What to do.
Identify and pull out each line of the entries in which "types" occurs.

(Extracted page text data)

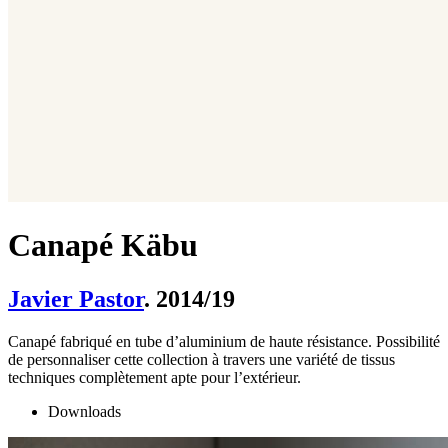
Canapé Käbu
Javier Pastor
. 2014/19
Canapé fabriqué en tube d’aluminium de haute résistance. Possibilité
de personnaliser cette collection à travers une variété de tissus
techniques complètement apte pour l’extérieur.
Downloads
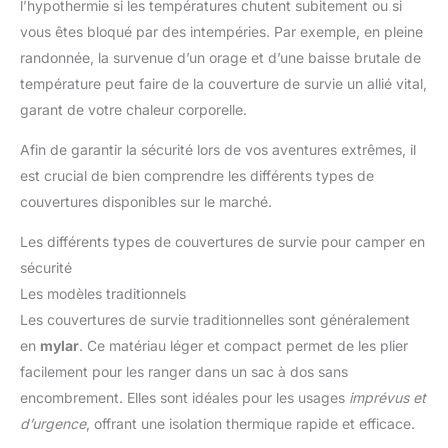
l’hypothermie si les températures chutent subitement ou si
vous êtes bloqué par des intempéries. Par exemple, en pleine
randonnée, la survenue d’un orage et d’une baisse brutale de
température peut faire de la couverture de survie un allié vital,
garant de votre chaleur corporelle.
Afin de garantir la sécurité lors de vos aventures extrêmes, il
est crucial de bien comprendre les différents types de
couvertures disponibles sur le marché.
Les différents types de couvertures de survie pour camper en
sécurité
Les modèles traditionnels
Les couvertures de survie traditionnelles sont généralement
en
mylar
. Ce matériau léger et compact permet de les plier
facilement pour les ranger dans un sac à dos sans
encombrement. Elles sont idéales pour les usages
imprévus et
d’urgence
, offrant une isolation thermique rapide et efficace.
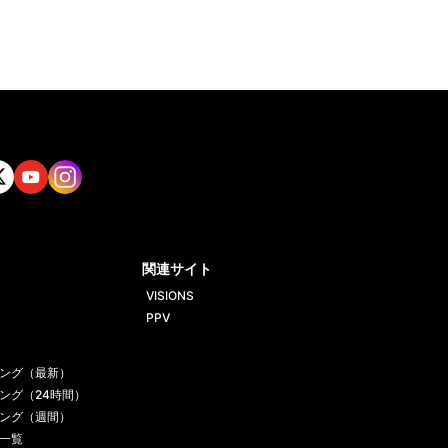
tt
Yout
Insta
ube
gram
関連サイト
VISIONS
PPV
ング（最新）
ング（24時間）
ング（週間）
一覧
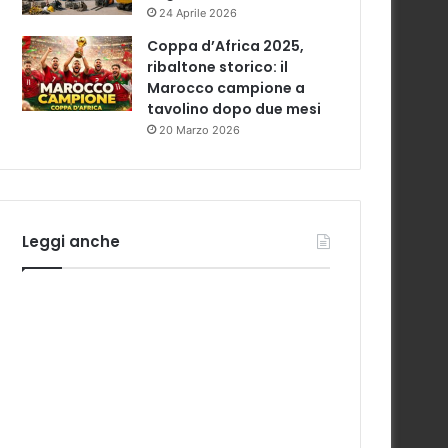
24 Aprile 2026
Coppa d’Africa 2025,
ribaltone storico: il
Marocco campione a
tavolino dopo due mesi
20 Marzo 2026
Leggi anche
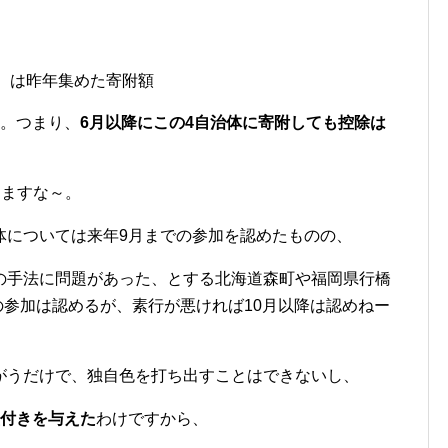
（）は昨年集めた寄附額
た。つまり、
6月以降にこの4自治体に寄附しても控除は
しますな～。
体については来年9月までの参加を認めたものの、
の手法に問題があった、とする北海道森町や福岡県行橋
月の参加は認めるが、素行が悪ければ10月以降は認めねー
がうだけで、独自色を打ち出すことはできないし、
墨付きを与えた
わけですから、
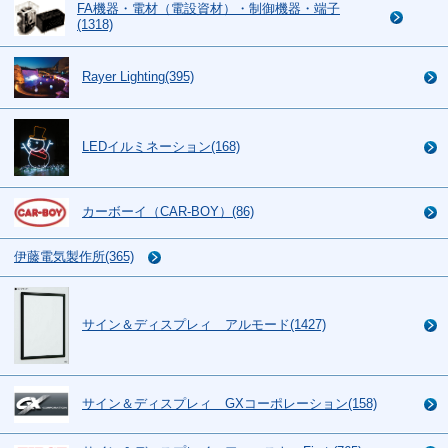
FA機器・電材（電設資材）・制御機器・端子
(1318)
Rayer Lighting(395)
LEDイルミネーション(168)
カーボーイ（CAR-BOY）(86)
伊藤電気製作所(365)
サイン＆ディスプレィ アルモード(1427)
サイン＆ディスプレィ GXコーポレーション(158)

* * *

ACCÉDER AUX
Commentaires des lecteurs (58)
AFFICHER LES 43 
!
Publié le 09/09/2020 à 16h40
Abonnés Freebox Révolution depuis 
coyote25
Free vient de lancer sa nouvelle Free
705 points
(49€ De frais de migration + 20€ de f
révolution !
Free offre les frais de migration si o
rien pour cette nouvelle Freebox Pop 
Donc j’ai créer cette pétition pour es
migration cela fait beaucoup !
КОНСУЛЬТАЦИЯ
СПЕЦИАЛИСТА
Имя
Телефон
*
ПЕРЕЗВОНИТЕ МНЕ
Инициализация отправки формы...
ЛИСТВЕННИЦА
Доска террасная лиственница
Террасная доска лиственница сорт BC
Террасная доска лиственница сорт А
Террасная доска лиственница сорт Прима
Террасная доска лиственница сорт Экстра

---

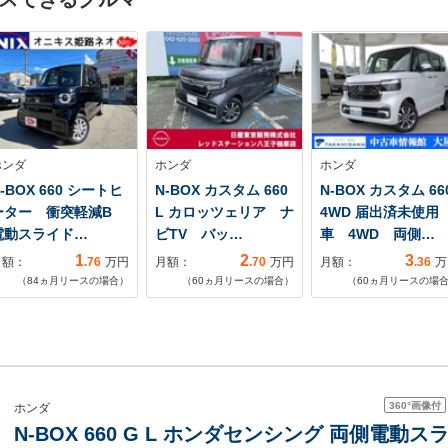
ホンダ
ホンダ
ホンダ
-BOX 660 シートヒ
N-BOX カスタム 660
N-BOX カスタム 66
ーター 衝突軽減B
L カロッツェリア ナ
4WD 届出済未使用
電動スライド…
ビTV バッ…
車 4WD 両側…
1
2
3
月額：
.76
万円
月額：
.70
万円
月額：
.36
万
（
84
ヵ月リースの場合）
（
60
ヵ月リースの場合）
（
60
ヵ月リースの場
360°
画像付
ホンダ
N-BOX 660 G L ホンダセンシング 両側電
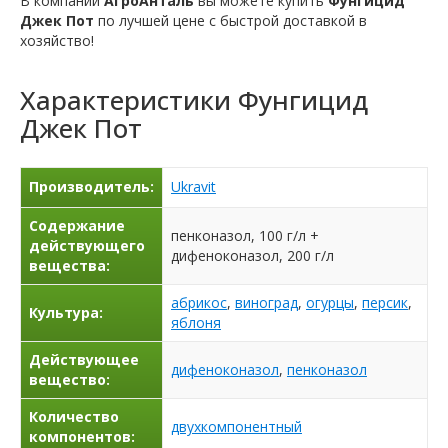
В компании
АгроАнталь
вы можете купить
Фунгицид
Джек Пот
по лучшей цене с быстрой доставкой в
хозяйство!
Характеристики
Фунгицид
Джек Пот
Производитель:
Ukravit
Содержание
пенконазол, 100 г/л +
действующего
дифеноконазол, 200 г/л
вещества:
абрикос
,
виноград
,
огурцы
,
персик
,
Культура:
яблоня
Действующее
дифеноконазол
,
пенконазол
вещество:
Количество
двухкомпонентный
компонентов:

Result below.
est crucial de bien comprendre les différents types de
Les différents types de couvertures de survie pour camper en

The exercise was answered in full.